The system works as follows:
- An initial translation is generated using a state-of-the-art NMT model.
- This translation is then processed by a RAG system, which uses vector databases to retrieve relevant context, terminology, and style information.
- Finally, an LLM, fine-tuned for post-editing (PE), refines the translation based on the retrieved information.
Angeles Garcia is the lead researcher on the project, with Franco ground testing every step. They explain, “Our system doesn’t just translate words; it translates context. By leveraging vast databases of domain-specific knowledge and cultural information (what the user deems relevant), we can produce translations that are not only accurate, but also culturally appropriate.”
The Workflow: A Three-Step Process
The system works through a sophisticated three-step process:
- Initial Translation: The source text is first translated using a state-of-the-art NMT model.
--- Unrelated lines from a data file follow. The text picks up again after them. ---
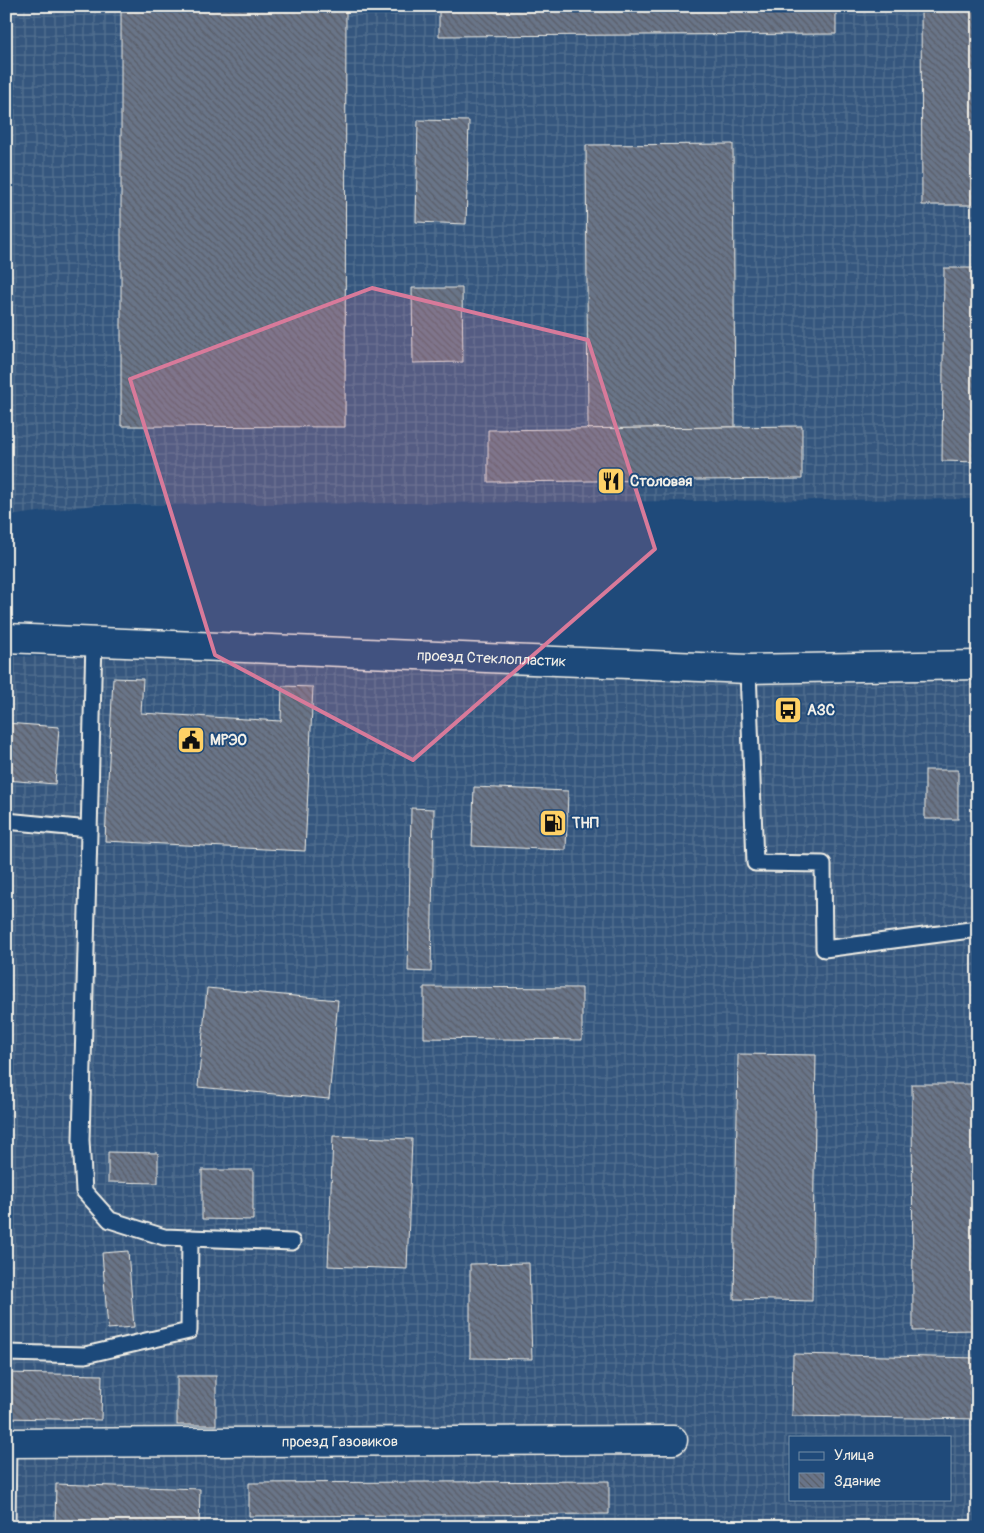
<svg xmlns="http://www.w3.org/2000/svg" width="984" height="1533" font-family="Pangolin,sans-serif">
<defs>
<pattern id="industrial-grid" width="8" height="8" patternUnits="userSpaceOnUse" patternTransform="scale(1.25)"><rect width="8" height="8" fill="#35577e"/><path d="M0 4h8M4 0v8" fill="none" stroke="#537090"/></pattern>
<pattern id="building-back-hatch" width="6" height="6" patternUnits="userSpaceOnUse" patternTransform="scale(1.25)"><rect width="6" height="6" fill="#697488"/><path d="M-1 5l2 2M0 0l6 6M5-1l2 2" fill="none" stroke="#595e67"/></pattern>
</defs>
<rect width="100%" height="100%" fill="#1f4a7a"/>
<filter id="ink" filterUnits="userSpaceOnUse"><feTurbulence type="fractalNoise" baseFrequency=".02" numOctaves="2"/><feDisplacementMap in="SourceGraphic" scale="10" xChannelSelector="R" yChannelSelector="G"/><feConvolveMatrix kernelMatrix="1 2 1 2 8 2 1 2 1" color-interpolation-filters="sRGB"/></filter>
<g filter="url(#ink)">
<g fill="url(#industrial-grid)" fill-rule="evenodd">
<polygon points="6,6 978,6 978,499 95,505 6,516"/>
<path d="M6,656L90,657L978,676V1527H6ZM790,1437H950V1499H790Z"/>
</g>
<g fill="url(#building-back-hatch)" stroke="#f4f1e8">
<polygon points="121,6 346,6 345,427 121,426"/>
<polygon points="439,6 836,6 836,34 439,36"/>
<polygon points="921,6 978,6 978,205 922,205"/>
<polygon points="418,120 469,121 466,224 416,222"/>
<polygon points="733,144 735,427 588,429 586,145"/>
<polygon points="944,268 978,268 978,462 942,461"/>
<polygon points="412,288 462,288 463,362 413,363"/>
<polygon points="802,426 802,479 488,482 488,430"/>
<polygon points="113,678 143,679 141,713 281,721 282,686 313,687 305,851 105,841"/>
<polygon points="6,723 59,727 55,784 6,780"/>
<rect x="925" y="770" width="33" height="49"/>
<polygon points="474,787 568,791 566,850 472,846"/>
<polygon points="411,808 434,809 431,972 408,971"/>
<polygon points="424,987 582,988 582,1040 424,1038"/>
<polygon points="207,988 338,1000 329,1099 198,1087"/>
<polygon points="738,1054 816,1055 812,1301 734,1299"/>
<polygon points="912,1084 978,1084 978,1330 913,1331"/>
<polygon points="333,1136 412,1139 407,1269 328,1266"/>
<polygon points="108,1152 158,1153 158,1183 108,1182"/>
<polygon points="202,1170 253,1170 253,1220 202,1219"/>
<polygon points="128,1251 134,1327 108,1329 102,1253"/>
<polygon points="529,1263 532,1359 470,1358 470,1264"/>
<polygon points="793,1354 978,1358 978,1419 792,1416"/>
<polygon points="6,1373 102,1375 101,1420 6,1418"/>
<rect x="177" y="1376" width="39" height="49"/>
<polygon points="609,1481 609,1514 249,1516 249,1483"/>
<polygon points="56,1484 200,1489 199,1527 55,1527"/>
</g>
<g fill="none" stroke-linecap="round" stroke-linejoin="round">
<g stroke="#f4f1e8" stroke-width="19">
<g id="service">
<polyline points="94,641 81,1140 84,1191 110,1220 164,1237 292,1242"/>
<polyline points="748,669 755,863 823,864 824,949 978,929"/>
<polyline points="6,821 89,829"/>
<polyline points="6,1353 85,1355 189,1331 190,1238"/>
<polyline points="7,1527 8,1443"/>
</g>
</g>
<g stroke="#f4f1e8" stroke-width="31">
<g id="minor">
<path id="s1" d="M6,1443L673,1440"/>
</g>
</g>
<g stroke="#f4f1e8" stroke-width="31">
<g id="tertiary">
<path id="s2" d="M6,638L748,669L978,665"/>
</g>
</g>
<use href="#service" stroke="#1f4a7a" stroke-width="15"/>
<use href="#minor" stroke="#1f4a7a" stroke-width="28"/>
<use href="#tertiary" stroke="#1f4a7a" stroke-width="28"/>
</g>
</g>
<path fill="#d87a9a" fill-opacity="0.2" stroke="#d87a9a" stroke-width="4" stroke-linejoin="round" d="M372,288L588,340L655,549L413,760L215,655L130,379Z"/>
<defs>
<g id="restaurant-square" transform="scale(1.4375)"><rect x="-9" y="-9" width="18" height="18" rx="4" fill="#ffd166" stroke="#1f4a7a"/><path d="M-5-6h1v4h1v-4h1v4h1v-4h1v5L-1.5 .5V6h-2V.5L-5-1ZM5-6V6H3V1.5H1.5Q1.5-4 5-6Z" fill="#111"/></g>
<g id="bus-square" transform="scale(1.4375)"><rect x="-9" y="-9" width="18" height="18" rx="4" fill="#ffd166" stroke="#1f4a7a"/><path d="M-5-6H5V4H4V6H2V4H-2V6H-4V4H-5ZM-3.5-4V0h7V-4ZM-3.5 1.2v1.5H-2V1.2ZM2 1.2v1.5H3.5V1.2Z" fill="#111"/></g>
<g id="civic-square" transform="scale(1.4375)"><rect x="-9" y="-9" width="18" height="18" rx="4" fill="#ffd166" stroke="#1f4a7a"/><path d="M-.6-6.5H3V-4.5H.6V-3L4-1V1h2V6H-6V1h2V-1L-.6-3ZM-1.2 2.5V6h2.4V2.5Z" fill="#111"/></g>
<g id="fuel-square" transform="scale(1.4375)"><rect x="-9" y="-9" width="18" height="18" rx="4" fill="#ffd166" stroke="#1f4a7a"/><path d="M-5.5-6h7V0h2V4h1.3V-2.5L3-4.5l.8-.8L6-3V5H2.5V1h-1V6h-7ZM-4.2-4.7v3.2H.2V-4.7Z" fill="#111"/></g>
</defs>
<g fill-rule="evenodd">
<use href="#restaurant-square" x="611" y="481"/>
<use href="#bus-square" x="788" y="710"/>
<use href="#civic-square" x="191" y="740"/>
<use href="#fuel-square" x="553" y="823"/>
</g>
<g text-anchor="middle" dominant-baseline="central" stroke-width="4" stroke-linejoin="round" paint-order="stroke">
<g font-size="15" font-weight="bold" fill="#f4f1e8" stroke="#1f4a7a" text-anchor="start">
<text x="630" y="481">Столовая</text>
<text x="807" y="710">АЗС</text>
<text x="210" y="740">МРЭО</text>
<text x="572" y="823">ТНП</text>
</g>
<g font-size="15" fill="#f4f1e8" stroke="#1f4a7a">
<text stroke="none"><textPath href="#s2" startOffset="486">проезд Стеклопластик</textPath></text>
<text stroke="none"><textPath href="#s1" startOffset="334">проезд Газовиков</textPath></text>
</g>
</g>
<rect width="984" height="1533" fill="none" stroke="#1f4a7a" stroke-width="25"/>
<rect x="12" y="12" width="959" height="1508" fill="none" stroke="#f4f1e8" stroke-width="2" filter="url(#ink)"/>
<rect x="789" y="1436" width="162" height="65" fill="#1f4a7a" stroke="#748da6"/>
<rect x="799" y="1452" width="25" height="8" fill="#1f4a7a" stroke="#748da6"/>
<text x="834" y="1460" font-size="15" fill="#f4f1e8">Улица</text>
<rect x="799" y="1473" width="25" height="15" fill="url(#building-back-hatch)" stroke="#748da6"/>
<text x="834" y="1486" font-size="15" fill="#f4f1e8">Здание</text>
</svg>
For this study, the team used a heavily fine-tuned version of Meta’s “No Language Left Behind” model, which supports over 200 languages. “We fine-tuned the model on 20 million words of carefully selected, reviewed, and cleansed data from our proprietary repository,” Angeles Garcia notes. “This gave us a strong baseline that already had some domain-specific knowledge.”
- Context Retrieval: The initial translation is then processed by a RAG system. This step is crucial for addressing the context conundrum. Orero — who wasn’t involved in the study but has reviewed the findings and will be using them in an EU project for the audiovisual sector — explains, “in essence, the RAG system uses vector databases to retrieve relevant contextual information, terminology, and style guidelines. It’s like giving the translation system access to a vast library of cultural and domain-specific knowledge, which is very important in multilingual automatic subtitling, for example.” The vector database used in this study contained 100,000 terminology pairs and style examples for each language pair, covering domains as diverse as healthcare, software, journalism, marketing, law, hydrology, public administration, and automotive industries.
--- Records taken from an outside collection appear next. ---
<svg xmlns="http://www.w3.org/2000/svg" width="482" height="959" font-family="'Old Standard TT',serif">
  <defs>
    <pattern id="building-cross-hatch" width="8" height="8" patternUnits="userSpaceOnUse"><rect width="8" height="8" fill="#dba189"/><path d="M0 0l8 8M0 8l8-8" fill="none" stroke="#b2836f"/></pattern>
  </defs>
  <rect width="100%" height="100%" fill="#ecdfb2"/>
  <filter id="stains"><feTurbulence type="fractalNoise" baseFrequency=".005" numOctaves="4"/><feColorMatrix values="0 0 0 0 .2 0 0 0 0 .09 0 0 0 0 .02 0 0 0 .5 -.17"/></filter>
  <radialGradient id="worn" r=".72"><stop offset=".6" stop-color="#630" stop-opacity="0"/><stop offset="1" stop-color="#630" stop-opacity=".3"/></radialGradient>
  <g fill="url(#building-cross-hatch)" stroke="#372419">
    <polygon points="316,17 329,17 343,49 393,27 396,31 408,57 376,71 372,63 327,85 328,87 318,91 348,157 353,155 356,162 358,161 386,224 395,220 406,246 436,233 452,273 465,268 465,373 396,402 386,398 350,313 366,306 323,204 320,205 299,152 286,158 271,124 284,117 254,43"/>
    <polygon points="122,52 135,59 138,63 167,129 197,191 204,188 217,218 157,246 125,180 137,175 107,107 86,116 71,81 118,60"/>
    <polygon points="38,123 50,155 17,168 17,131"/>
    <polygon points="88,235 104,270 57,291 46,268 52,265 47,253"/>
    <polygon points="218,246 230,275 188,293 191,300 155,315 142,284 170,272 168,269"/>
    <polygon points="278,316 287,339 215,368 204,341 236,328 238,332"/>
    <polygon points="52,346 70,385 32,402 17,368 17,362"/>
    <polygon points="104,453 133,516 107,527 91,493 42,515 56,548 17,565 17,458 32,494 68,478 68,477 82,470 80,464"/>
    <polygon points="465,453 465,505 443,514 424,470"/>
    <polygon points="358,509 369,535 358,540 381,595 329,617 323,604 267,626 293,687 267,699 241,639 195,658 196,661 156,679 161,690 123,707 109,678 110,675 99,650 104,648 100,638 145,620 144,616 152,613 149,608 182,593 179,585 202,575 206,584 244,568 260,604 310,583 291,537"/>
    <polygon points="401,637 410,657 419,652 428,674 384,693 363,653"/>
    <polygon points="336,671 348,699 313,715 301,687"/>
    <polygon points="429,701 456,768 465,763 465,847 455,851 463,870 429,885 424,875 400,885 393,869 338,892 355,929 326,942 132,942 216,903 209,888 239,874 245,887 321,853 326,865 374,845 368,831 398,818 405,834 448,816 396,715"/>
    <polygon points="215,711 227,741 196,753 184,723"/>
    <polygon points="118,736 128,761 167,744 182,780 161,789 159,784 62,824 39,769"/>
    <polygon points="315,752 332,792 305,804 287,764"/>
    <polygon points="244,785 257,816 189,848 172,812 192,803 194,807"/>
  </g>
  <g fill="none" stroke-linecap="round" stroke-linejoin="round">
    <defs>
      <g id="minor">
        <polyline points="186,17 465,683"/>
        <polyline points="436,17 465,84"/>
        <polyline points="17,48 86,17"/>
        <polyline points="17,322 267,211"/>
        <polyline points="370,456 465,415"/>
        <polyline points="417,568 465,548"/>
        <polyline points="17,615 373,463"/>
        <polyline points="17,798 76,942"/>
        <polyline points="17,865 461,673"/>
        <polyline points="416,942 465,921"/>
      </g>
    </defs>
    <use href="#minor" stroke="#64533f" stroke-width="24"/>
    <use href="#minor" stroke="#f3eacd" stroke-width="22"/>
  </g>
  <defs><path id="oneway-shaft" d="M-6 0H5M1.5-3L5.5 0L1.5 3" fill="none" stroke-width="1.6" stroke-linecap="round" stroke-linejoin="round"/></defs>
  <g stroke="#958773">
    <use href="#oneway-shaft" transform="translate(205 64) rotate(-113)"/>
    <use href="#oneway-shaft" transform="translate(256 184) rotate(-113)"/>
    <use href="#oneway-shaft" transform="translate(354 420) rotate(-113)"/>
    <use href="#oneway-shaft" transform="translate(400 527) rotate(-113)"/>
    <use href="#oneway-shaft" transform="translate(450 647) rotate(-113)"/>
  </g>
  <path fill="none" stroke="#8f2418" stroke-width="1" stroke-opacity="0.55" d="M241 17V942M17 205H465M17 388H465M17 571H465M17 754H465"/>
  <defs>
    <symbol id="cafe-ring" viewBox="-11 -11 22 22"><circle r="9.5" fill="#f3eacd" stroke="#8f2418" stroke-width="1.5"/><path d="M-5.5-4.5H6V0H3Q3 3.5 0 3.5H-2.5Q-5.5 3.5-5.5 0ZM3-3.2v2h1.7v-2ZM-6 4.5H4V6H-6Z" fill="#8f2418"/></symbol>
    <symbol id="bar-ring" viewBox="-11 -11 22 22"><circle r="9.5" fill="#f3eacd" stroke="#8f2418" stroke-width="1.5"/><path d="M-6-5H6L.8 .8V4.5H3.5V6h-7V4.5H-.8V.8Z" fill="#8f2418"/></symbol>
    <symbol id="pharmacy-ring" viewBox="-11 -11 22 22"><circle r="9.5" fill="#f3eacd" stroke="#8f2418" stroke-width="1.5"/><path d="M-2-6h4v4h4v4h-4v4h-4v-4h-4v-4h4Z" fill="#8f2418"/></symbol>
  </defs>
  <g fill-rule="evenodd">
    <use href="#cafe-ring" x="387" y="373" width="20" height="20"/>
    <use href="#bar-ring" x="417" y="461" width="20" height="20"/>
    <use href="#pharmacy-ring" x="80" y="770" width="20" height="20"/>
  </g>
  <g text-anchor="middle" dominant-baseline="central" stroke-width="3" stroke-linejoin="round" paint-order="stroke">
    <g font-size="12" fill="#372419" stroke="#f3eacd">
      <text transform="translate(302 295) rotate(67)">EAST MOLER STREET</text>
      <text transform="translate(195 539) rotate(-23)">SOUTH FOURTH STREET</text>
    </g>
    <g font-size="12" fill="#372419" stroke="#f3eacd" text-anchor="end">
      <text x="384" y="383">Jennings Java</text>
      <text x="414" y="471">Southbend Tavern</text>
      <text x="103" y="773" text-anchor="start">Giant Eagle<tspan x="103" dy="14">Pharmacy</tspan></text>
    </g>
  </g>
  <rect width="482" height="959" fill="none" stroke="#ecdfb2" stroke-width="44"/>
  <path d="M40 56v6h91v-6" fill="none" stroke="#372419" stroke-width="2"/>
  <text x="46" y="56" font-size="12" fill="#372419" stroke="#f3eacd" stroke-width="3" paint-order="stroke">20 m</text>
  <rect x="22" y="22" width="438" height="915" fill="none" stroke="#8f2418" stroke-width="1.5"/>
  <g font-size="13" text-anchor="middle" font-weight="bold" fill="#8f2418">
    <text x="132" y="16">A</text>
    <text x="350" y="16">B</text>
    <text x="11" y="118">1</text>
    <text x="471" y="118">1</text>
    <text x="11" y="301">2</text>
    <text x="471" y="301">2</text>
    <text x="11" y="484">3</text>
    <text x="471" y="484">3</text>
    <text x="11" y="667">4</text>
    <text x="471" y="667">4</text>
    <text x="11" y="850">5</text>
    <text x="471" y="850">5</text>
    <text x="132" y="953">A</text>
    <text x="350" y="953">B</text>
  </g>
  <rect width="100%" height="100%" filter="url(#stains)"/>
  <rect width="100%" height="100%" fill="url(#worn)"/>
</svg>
- PE Refinement: Finally, an LLM that is fine-tuned specifically for PE tasks refines the translation based on the retrieved information. “This is where the magic happens,” Franco adds. “The LLM doesn’t just substitute words based on the retrieved information. It uses its deep understanding of how a language works to seamlessly integrate the contextual nuances, terminology, and style guidelines into a fluent, culturally appropriate translation.”